= Adolfo Belimbau =

Italian painter (1845–1938)

Adolfo Belimbau (1845–1938) was an Italian painter.

==Biography==
He was born in Cairo, Egypt to an Italian Sephardic Jewish family from Tuscany. He lived most of his life in Florence or Livorno. He trained under a painter named Provenzal in Livorno. At the age of 17, he went into commerce, and returned to art only after 11 years. In 1886, he helped organize in the Exhibition of Fine Arts in Livorno, a town which was becoming a summer beach destination.

Among his works is the painting L'uscita dal lavoro (Exit from work), which depicts a long line of women exiting a factory, devolving into animated chatter after a long day of work. At the 1887 Mostra of Venice, he displayed Aiselia and Prima del minuetto. This latter airy painting was reproduced by Illustrazione di Milan and later in an illustrated German journal.

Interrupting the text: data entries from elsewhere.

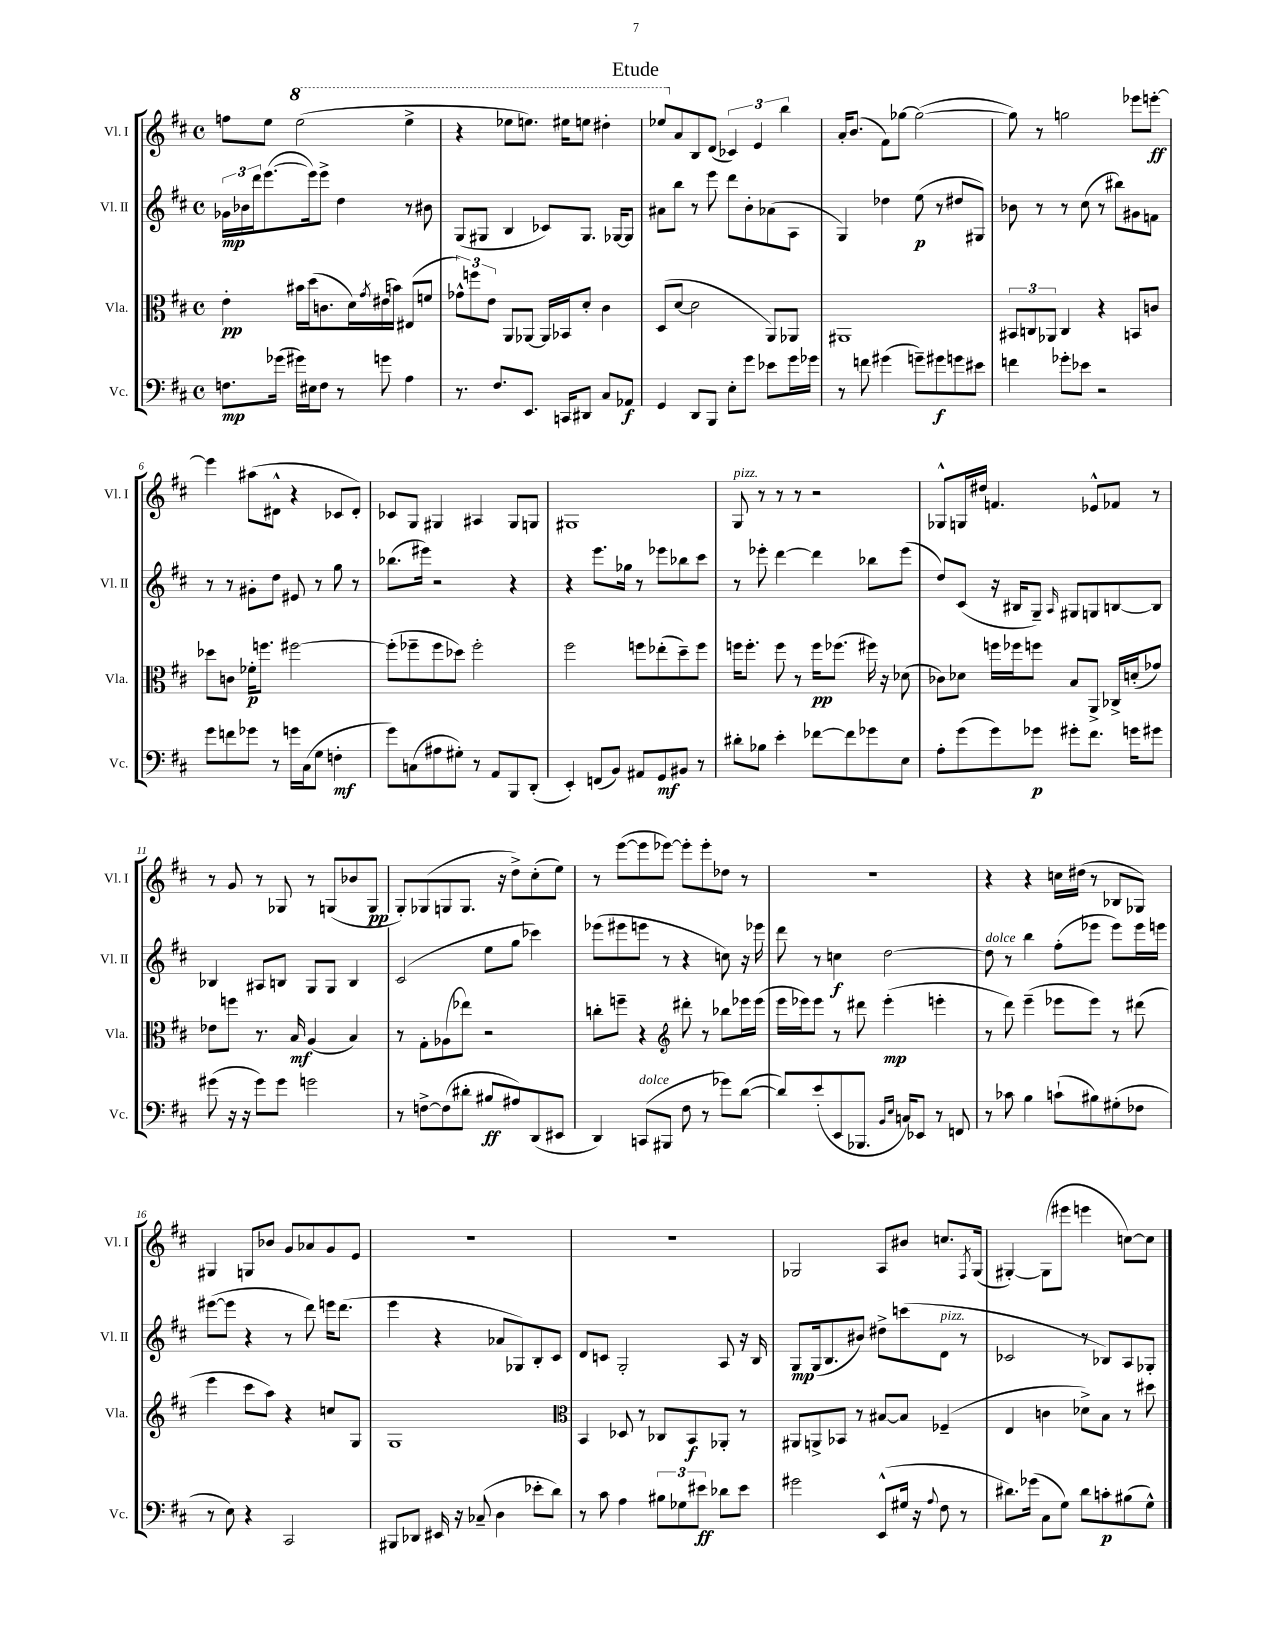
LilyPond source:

\header { title = "Etude" }
<<
\new StaffGroup <<
\new Staff = "s0" \with { instrumentName = "Vl. I" shortInstrumentName = "Vl. I" } {
    \clef treble \key d \major \defaultTimeSignature \time 4/4
    f''8 e''8 \ottava #1 e'''2( e'''4-> |
    r4 ees'''8 e'''8.) eis'''16 e'''8 dis'''4-. |
    ees'''8 \ottava #0 a'8 b8 d'8( \tuplet 3/2 { ces'4) e'4 b''4 } |
    a'16-. b'8.( fis'8) ges''8~ ges''2~( |
    ges''8) r8 g''2 ees'''8 e'''8~-.\ff |
    e'''4 ais''8( dis'8-^ r4 ces'8 dis'8-.) |
    ces'8 g8 gis4 ais4 gis8 g8 |
    gis1 |
    g8^\markup { \italic "pizz." } r8 r8 r8 r2 |
    ges8-^ g16 dis''16 f'4. ees'8-^ fes'8 r8 |
    r8 g'8 r8 ges8 r8 g8( bes'8 g8\pp |
    g8-.) ges8( g8 g8. r16 d''8->) cis''8-.( e''8) |
    r8 e'''8~( e'''8 ees'''8~) ees'''8-. ees'''8-. des''8 r8 |
    R1 |
    r4 r4 c''16 dis''16( r8 bes8 ges8) |
    gis4 g8 bes'8 g'8 aes'8 g'8 e'8 |
    R1 |
    r1 |
    ges2 a8 bis'8 c''8. \acciaccatura { fis8 } ges16( |
    gis4~-.) gis8( eis'''8 e'''4 c''8~) c''8 \bar "|." |
}
\new Staff = "s1" \with { instrumentName = "Vl. II" shortInstrumentName = "Vl. II" } {
    \clef treble \key d \major \defaultTimeSignature \time 4/4
    \tuplet 3/2 { ges'16\mp bes'16 d'''16 } e'''8.~( e'''16) e'''8-> d''4 r8 bis'8 |
    g8( gis8 b4 ces'8) gis8. ges16~ ges8 |
    ais'8 b''8 r8 e'''8 d'''8 b'8-. aes'8( a8 |
    g4) des''4 e''8\p( r8 dis''8 gis8) |
    bes'8 r8 r8 cis''8( r8 bis''8) gis'8 f'8 |
    r8 r8 gis'8-. d''8 eis'8 r8 g''8 r8 |
    bes''8.( eis'''16) r2 r4 |
    r4 e'''8. ges''16 r8 ees'''8 bes''8 cis'''8 |
    r8 ees'''8-. d'''4~ d'''4 bes''8 ees'''8( |
    d''8) cis'8( r16 bis16 g8--) \grace { a16 } gis8 g8 b8~ b8 |
    bes4 ais8 b8 g8 g8 b4 |
    cis'2( e''8 g''8 ces'''4) |
    ees'''8( eis'''8 e'''8 r8 r4 c''8) r16 ees'''16 |
    d'''8 r8 c''4\f d''2~ |
    d''8^\markup { \italic "dolce" } r8 b''4 fis''8-.( ees'''8 ees'''8) ees'''16 e'''16 |
    eis'''8~( eis'''8 r4 r8 d'''8) e'''16 d'''8.( |
    e'''4 r4 aes'8 ges8) b8-. cis'8 |
    d'8 c'8 g2-. a8 r16 b16 |
    g8\mp g16( b8. bis'8) dis''8-> c'''8( d'8^\markup { \italic "pizz." } r8 |
    ces'2 r8 bes8) a8 ges8-. \bar "|." |
}
\new Staff = "s2" \with { instrumentName = "Vla." shortInstrumentName = "Vla." } {
    \clef alto \key d \major \defaultTimeSignature \time 4/4
    e'4-.\pp bis'16 d''16( c'8. d'16) \acciaccatura { g'8 } eis'16( b'16) eis8( f'8 |
    \tuplet 3/2 { ges'8-^) f''8 e'8 } a,8 aes,8~ aes,16 bes,16 d'8-. cis'4 |
    d8( d'8~ d'2 a,8) aes,8 |
    ais,1 |
    \tuplet 3/2 { bis,8 c8 aes,8 } c4 r4 b,8 c'8 |
    des''8 c'8 fes'16-.\p f''8. fis''2~ |
    fis''8-.( fes''8-- fes''8 des''8) fes''2-. |
    fis''2 f''8 ees''8-.( d''8--) f''8 |
    f''16 f''8.-. f''8 r8 f''16\pp fes''8.( fis''16) r16 des'8( |
    ces'8) des'8 f''16 fes''16 f''8 b8 a,8-> ces16-> d'16-.( ges'8) |
    ees'8 f''8 r8. b16\mf a4( b4) |
    r8 g8-. aes8( ees''8) r2 |
    c''8-. f''8-- r4 \clef treble dis'''8-. r8 bes''8 ees'''16 ees'''16( |
    e'''16 ees'''16) ees'''8 r8 dis'''8 ees'''4-.\mp( e'''4-. |
    r8 d'''8) e'''4--( ees'''8 ees'''8) r8 dis'''8( |
    e'''4 cis'''8 a''8) r4 c''8 g8 |
    g1 |
    \clef alto b,4 des8 r8 ces8 b,8\f aes,8-. r8 |
    ais,8 a,8-> bes,8 r8 bis8~ bis8 fes4--( |
    e4 c'4 des'8->) b8 r8 dis''8 \bar "|." |
}
\new Staff = "s3" \with { instrumentName = "Vc." shortInstrumentName = "Vc." } {
    \clef bass \key d \major \defaultTimeSignature \time 4/4
    f8.\mp ges'16( gis'16) eis16 f8 r8 g'8 a4 |
    r8. fis8. e,8. c,16 dis,8 cis8 aes,8\f |
    g,4 d,8 b,,8 e8-. g'8 ees'8 g'16 ges'16 |
    r8 f'8 gis'4( g'8--) gis'8\f g'8 eis'8 |
    f'4 ges'8-. ees'8 r2 |
    g'8 f'8 ges'8 r8 g'16 cis16( g8 f4-.\mf |
    g'8) c8( ais8 gis8-.) r8 a,8 b,,8 d,8-.( |
    e,4-.) f,8( b,8) ais,8 g,8\mf bis,8 r8 |
    dis'8-. bes8 e'4-. fes'8~ fes'8 ges'8 e8 |
    a8-. g'8( g'8) ges'8\p gis'8-. fis'8. g'16 gis'8 |
    gis'8( r16 r16 gis'8) gis'8 g'2 |
    r8 f8~-> f8( dis'8-. bis8\ff ais8) d,8( eis,8 |
    d,4) c,8^\markup { \italic "dolce" }( bis,,8 fis8 r8 ges'8) d'8~( |
    d'8) e'8-.( e,8 bes,,8. \grace { b,16 e16 } c16) ees,8 r8 f,8 |
    r8 ces'8 b4 c'8-!( bis8) gis8-.( fes8 |
    r8 e8) r4 cis,2 |
    bis,,8 des,8 eis,16 r16 ces8--( d4 ees'8-. d'8) |
    r8 cis'8 a4 \tuplet 3/2 { bis8 ges8 eis'8\ff } des'8 eis'8 |
    gis'2 e,8-^( gis16 r16 \appoggiatura { a8 } fis8 r8 |
    dis'8.) ges'16( cis8 g8) dis'8 c'8-.\p bis8( g8-^) \bar "|." |
}
>>
>>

His later paintings became more rich and depicted leisurely activities.

Luigi Chirtani mockingly claimed that the late Belimbau catered to his wealthy buyers, and gone was the haggard and proletarian bent of the uscita painting:

Once this artist preferred themes of the hard life of the people, workers, artisans, poor people of all sorts, and now, with more agreement with his inclinations and noble gentleman, he prefers those most likely to appear in those rooms where they hang on the walls and distribute the notebooks on the shelves, on fireplaces, objects d 'art for luxury and home decoration.

Belimbau was influenced by the Macchiaioli painters, and was a colleague and friend of the painters Vittorio Matteo Corcos, Ulvi Liegi, and Alberto Pisa. At a Promotrice di Firenze he displayed A Fountain in Livorno, in which returned to painting street scenes. He also painted the sentimental Une page d'Amour. He continued patronage of art in his later years, for example, establishing the Fondazione Livornese di studi ebraici "Adolfo Belimbau".